If an unmarried woman is pregnant, Utah would like to see one of two outcomes–either she gets married or she gives the child up for adoption by a married heterosexual family. Consistent with this, Utah law prefers adoption by married heterosexual couples and makes it easy for her to give the child up if this is what she wants.
By contrast, Utah isn’t terribly sympathetic to the position of the unmarried man involved. It has made a choice to place a lesser value on his interest in raising the child. You might say that they think the well-being of the child is more important than his interest, and they think the well-being of the child is best served by putting that child with married parents.
Specifically, Utah has decided that it is more important that the child be raised by married heterosexual people than that the child be raised by the man to whom it is genetically related. They have also decided that the interests of the man (as opposed to the child) aren’t as important.

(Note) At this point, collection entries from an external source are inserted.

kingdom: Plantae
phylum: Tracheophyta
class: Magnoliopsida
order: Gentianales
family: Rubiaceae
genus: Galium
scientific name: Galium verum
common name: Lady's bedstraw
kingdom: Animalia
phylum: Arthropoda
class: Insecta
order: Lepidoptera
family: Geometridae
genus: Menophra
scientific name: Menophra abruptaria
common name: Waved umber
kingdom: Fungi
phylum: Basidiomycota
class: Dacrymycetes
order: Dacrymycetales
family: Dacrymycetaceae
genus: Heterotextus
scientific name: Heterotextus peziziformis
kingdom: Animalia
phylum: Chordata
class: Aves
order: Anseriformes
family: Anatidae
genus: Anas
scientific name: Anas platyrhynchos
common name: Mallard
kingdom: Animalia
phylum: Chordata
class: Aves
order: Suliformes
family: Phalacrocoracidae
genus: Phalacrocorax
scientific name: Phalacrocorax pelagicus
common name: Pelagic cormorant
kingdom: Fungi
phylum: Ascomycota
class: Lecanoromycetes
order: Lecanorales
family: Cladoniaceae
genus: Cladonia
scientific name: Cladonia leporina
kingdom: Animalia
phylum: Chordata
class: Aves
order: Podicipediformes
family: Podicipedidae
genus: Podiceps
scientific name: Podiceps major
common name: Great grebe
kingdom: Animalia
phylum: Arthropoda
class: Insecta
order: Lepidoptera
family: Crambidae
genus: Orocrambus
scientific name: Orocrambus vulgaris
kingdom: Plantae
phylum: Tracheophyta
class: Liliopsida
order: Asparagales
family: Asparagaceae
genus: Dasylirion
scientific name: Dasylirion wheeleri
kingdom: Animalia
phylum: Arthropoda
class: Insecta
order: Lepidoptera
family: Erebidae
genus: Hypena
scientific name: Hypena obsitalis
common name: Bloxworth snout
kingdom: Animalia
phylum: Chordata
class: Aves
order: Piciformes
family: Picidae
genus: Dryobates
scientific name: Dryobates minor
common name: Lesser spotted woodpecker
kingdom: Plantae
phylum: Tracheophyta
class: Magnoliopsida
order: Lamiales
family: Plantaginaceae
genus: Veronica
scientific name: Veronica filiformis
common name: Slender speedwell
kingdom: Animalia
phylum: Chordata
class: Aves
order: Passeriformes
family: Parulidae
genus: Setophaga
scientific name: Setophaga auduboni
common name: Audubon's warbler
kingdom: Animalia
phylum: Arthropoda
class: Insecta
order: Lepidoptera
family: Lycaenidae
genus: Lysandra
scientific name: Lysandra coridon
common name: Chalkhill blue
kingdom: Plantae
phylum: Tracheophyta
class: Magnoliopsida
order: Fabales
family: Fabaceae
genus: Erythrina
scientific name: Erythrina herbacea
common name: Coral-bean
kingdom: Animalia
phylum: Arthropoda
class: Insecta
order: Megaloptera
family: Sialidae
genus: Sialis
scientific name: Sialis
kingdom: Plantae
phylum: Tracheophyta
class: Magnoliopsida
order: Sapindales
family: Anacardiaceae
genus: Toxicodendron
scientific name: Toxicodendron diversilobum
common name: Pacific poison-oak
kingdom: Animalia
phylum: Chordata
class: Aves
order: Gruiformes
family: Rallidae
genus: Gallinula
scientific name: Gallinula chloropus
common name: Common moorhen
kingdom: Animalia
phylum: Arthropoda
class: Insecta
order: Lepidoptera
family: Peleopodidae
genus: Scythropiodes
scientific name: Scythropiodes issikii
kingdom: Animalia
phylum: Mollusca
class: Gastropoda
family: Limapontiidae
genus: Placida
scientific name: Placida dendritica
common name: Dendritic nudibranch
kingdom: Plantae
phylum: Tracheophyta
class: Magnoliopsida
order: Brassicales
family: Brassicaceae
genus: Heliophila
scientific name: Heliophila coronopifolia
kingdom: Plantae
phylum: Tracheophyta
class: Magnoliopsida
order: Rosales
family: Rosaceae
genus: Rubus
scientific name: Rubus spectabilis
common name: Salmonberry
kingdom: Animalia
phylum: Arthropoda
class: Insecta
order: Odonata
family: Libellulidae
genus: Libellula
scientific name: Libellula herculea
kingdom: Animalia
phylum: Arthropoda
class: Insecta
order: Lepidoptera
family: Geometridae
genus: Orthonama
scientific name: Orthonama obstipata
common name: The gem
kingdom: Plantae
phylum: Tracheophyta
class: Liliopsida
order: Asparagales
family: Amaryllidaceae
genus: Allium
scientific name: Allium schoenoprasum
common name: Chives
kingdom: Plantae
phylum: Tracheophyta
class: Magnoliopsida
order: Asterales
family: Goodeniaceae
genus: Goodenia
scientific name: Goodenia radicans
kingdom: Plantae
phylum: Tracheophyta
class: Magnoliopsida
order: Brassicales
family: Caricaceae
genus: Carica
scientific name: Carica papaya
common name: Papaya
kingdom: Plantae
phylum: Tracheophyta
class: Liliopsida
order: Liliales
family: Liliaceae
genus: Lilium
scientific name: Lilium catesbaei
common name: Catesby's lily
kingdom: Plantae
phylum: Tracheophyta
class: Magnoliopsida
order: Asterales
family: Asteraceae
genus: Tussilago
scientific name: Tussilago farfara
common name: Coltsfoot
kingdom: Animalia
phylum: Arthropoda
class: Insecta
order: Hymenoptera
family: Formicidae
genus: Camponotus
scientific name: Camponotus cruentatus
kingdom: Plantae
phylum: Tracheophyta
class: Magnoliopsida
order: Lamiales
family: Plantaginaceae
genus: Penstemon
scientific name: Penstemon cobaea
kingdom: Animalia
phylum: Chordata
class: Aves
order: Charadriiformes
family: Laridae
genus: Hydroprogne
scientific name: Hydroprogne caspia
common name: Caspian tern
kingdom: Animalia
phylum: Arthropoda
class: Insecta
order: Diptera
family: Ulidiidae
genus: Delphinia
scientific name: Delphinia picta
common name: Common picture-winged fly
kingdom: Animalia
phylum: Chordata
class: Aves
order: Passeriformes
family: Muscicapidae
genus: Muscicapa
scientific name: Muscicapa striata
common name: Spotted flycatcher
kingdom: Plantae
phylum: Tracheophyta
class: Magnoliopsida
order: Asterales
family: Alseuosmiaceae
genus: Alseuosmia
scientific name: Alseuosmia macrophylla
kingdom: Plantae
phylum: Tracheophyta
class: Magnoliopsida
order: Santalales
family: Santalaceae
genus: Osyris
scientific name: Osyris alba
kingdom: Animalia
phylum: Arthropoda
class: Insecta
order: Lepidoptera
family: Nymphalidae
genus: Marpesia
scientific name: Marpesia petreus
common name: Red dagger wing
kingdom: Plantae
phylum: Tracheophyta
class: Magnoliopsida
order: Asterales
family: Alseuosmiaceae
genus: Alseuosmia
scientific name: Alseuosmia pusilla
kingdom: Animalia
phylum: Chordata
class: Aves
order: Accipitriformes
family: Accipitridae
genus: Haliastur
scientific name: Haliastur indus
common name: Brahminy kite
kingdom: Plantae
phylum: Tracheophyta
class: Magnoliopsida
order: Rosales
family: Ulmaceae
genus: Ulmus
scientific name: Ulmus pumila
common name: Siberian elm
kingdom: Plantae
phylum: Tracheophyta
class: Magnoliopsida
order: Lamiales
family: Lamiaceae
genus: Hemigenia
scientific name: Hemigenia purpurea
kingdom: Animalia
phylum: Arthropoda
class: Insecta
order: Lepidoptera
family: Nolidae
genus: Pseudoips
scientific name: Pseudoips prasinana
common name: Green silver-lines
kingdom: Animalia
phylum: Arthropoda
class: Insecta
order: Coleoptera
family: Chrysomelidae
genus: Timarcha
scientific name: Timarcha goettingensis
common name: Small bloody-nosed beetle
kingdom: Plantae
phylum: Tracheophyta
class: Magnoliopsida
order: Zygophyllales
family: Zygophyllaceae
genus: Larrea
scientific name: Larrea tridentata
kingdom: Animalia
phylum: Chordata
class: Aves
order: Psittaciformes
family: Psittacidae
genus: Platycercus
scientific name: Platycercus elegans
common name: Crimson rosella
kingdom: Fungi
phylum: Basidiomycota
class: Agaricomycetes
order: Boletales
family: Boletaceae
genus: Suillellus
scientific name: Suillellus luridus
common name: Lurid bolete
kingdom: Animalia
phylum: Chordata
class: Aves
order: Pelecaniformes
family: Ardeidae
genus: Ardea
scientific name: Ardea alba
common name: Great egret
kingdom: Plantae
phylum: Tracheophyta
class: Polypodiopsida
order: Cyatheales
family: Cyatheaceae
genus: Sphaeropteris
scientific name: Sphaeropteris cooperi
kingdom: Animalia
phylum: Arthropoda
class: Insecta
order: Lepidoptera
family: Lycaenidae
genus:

Now I know you may hate this and think they’ve got it all wrong. But the first question I’d ask isn’t whether this is what you would do were you in charge–it is whether this is a constitutionally permissible choice. In general I think it is permissible, though I won’t speak to the details of how Utah has effectuated its choice.
All of this is on the general and abstract level. The case that I wrote about last week is a specific instance of how the general policy plays out. Here the action isn’t in the legislature anymore, it is in the courts. And the courts don’t deal so much in abstractions–they deal in specifics. One specific man, one specific story. And if you go back and read about that case, you’ll see that this one man–Robert Manzanares–has a really compelling story to tell.
It’s very difficult–I find it nearly impossible–not to get caught up in the specific story. In this case, it is very difficult not to feel like Manzanares was treated terribly–so terribly that I want to see it fixed, nevermind the broad policy stuff. It isn’t surprising to me that the majority–focussed on the facts–rules in his favor.
Notice that the dissent complains that the majority is avoiding the result demanded by application of the policies the legislature has chosen because of its sympathy for the individual. That’s pretty typical and there’s some force to that point.
This tension, between the legislature’s general commands and an individual case’s specific appeal, is quite common. The basic design of our system is that the legislature thinks in broad and abstract policy terms and enacts laws while the courts apply those law to specific sets of facts. There will always be individual cases where the general law doesn’t seem to play out well. Courts have to figure out whether to accept unpleasant results or whether to respond to the individual case.
I think this is especially true in family law. When an individual judge looks at particular people and perhaps especially particular children it is very hard not to want to do right by that one person or that one child. The legislature can make its choices without looking a that one case, but the courts cannot. I say nothing about whether this is good or bad, but I think it is something that really profoundly shapes our law.